═════ DATA SUPPLIED

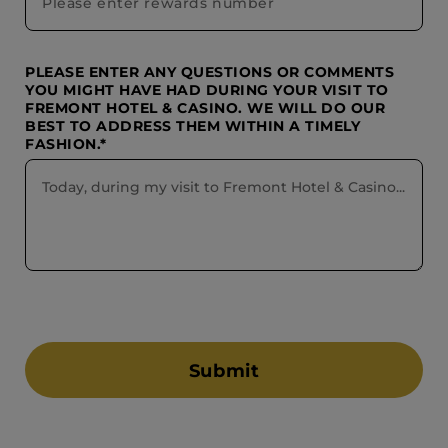
PLEASE ENTER ANY QUESTIONS OR COMMENTS
YOU MIGHT HAVE HAD DURING YOUR VISIT TO
FREMONT HOTEL & CASINO. WE WILL DO OUR
BEST TO ADDRESS THEM WITHIN A TIMELY
FASHION.*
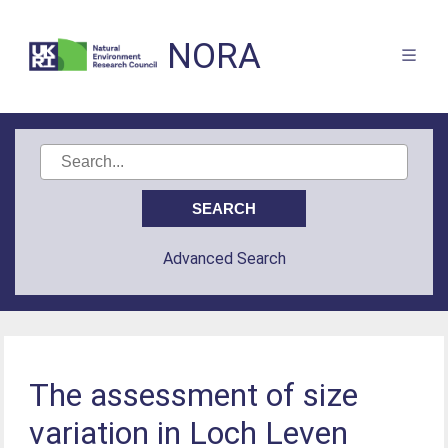
NORA
Advanced Search
The assessment of size
variation in Loch Leven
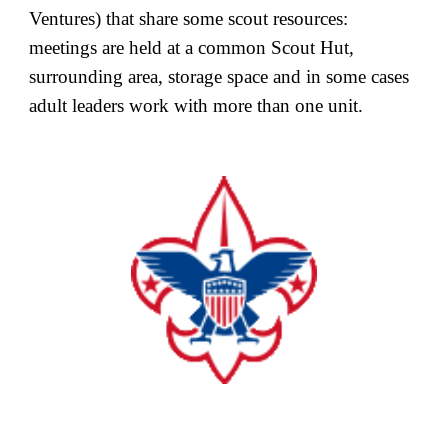
Ventures) that share some scout resources:
meetings are held at a common Scout Hut,
surrounding area, storage space and in some cases
adult leaders work with more than one unit.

══════════

**YOUR GOAL**
Reproduce the text of all the items above word for word, line by line, leaving out the pictures.

**ANSWER**
PLEASE ENTER ANY QUESTIONS OR COMMENTS
YOU MIGHT HAVE HAD DURING YOUR VISIT TO
FREMONT HOTEL & CASINO. WE WILL DO OUR
BEST TO ADDRESS THEM WITHIN A TIMELY
FASHION.*
NORA
Advanced Search
The assessment of size
variation in Loch Leven
Ventures) that share some scout resources:
meetings are held at a common Scout Hut,
surrounding area, storage space and in some cases
adult leaders work with more than one unit.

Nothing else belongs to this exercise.